*** Begin section ***

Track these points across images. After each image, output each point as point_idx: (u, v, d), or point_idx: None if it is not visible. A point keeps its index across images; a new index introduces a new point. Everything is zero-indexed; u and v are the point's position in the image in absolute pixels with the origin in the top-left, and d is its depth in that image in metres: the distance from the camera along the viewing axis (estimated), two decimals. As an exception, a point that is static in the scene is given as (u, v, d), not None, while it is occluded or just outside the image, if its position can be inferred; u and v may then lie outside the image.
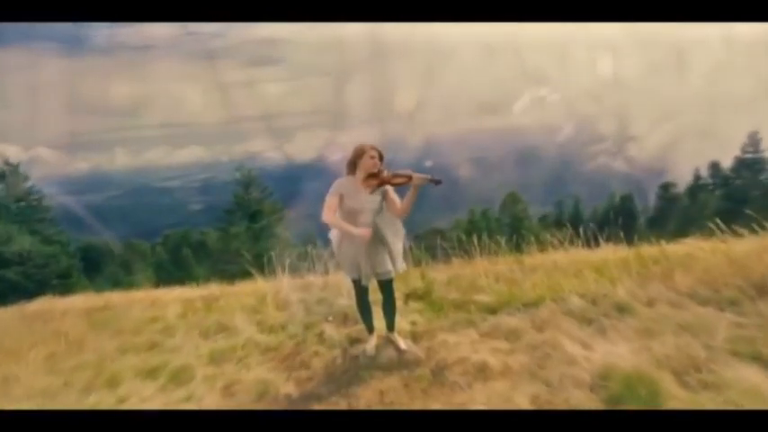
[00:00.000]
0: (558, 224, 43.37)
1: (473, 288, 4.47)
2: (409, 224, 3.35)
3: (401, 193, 3.09)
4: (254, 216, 32.02)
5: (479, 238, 5.68)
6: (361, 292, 3.37)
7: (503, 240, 5.89)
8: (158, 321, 5.39)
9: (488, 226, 35.78)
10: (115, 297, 9.62)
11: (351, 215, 3.02)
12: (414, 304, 4.36)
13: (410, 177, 2.86)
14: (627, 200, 42.51)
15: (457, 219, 44.11)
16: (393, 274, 3.23)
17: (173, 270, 42.92)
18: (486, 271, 4.89)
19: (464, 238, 5.96)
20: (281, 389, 3.13)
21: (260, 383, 3.22)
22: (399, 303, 4.33)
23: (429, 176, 2.82)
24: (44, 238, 31.07)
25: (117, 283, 31.95)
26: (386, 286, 3.29)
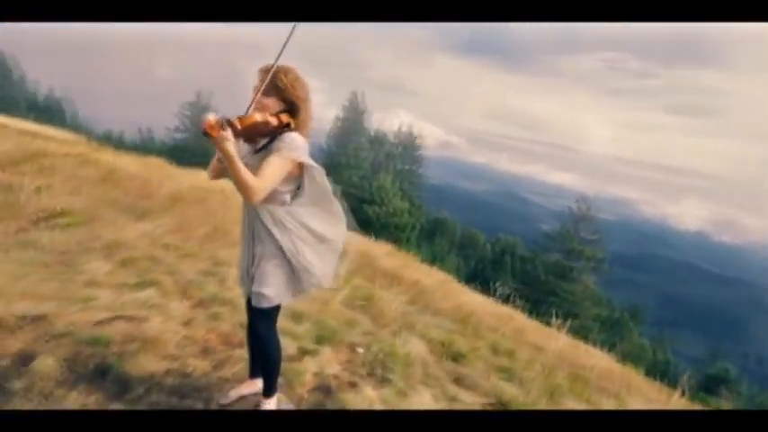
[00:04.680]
0: None
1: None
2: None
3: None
4: (569, 253, 29.59)
5: None
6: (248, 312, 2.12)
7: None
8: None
9: None
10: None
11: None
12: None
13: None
14: None
15: None
16: (268, 302, 1.84)
17: (480, 272, 45.42)
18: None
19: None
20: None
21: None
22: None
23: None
24: (404, 195, 38.76)
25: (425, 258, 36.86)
26: (253, 318, 1.97)
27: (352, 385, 2.82)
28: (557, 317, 5.85)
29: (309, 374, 2.79)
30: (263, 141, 1.76)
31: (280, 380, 2.66)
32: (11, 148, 7.98)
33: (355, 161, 40.55)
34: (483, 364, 4.09)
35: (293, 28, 1.69)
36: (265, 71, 1.74)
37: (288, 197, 1.78)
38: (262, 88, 1.71)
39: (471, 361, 4.02)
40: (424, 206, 43.52)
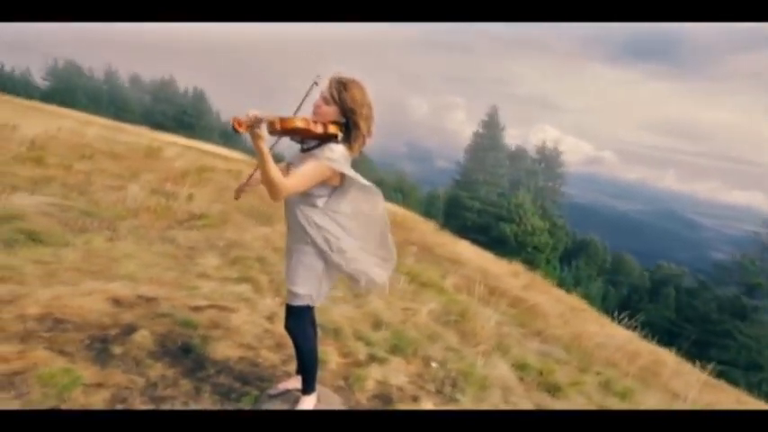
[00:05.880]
0: None
1: None
2: None
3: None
4: (751, 288, 24.32)
5: None
6: None
7: None
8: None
9: None
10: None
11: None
12: None
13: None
14: None
15: None
16: (298, 300, 1.89)
17: (633, 302, 39.81)
18: None
19: None
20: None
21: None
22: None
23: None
24: (545, 213, 36.37)
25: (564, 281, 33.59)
26: (285, 314, 1.96)
27: (414, 399, 2.72)
28: (713, 361, 4.95)
29: (372, 381, 2.77)
30: (312, 143, 1.81)
31: (341, 382, 2.71)
32: (183, 164, 9.70)
33: (492, 177, 39.51)
34: (585, 401, 3.59)
35: (314, 83, 1.76)
36: (333, 80, 1.80)
37: (319, 201, 1.82)
38: (306, 96, 1.78)
39: (570, 395, 3.56)
40: (567, 226, 40.23)
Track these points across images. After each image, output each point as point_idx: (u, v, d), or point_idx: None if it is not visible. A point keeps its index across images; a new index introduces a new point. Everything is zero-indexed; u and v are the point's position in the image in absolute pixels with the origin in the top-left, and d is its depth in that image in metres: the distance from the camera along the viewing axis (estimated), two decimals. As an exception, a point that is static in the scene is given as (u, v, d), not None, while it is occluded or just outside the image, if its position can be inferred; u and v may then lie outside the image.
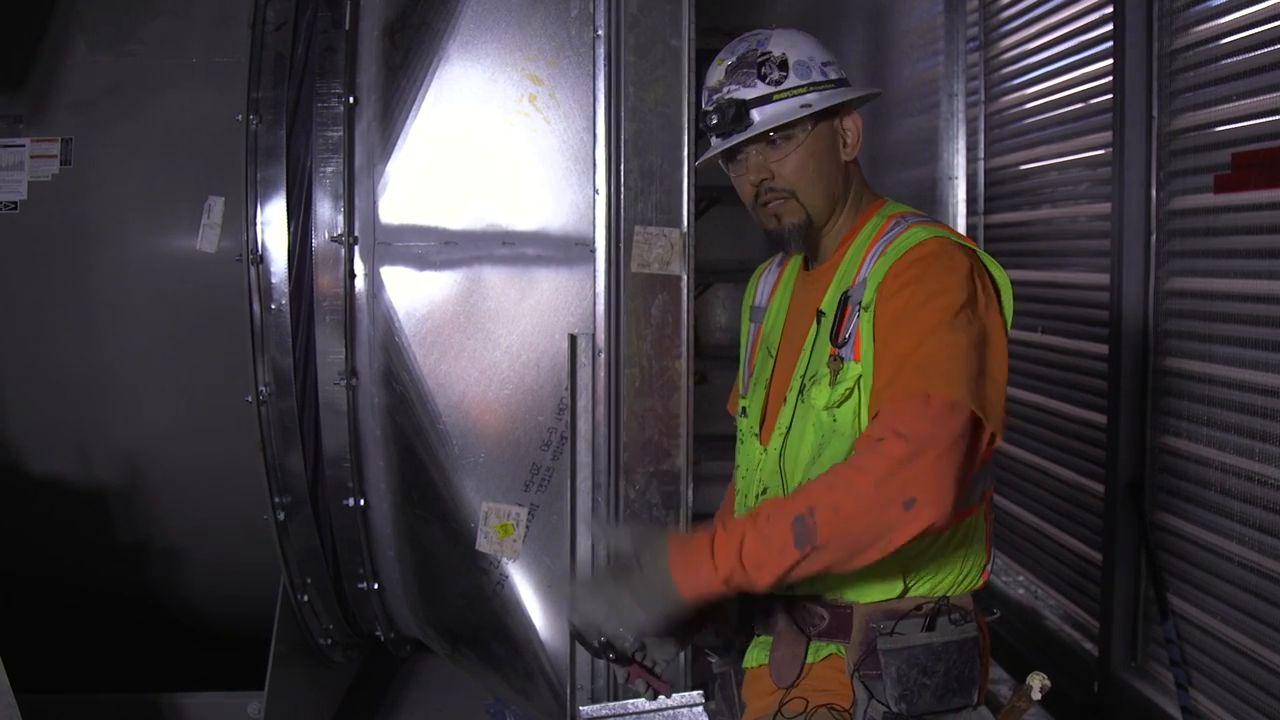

*** End section ***

Problem description >>
Output the records above as they stand, from the first line to the line with "20: (281, 389, 3.13)", inclusive, and exclude the pictures.

Answer section >>
Track these points across images. After each image, output each point as point_idx: (u, v, d), or point_idx: None if it is not visible. A point keeps its index across images; a new index introduces a new point. Everything is zero-indexed; u and v are the point's position in the image in absolute pixels with the origin in the top-left, and d is its depth in that image in metres: the distance from the camera along the viewing axis (estimated), two decimals. As an exception, a point that is static in the scene is given as (u, v, d), not None, while it is occluded or just outside the image, if its position can be inferred; u and v may then lie outside the image.
[00:00.000]
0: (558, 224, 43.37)
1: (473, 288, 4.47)
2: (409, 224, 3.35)
3: (401, 193, 3.09)
4: (254, 216, 32.02)
5: (479, 238, 5.68)
6: (361, 292, 3.37)
7: (503, 240, 5.89)
8: (158, 321, 5.39)
9: (488, 226, 35.78)
10: (115, 297, 9.62)
11: (351, 215, 3.02)
12: (414, 304, 4.36)
13: (410, 177, 2.86)
14: (627, 200, 42.51)
15: (457, 219, 44.11)
16: (393, 274, 3.23)
17: (173, 270, 42.92)
18: (486, 271, 4.89)
19: (464, 238, 5.96)
20: (281, 389, 3.13)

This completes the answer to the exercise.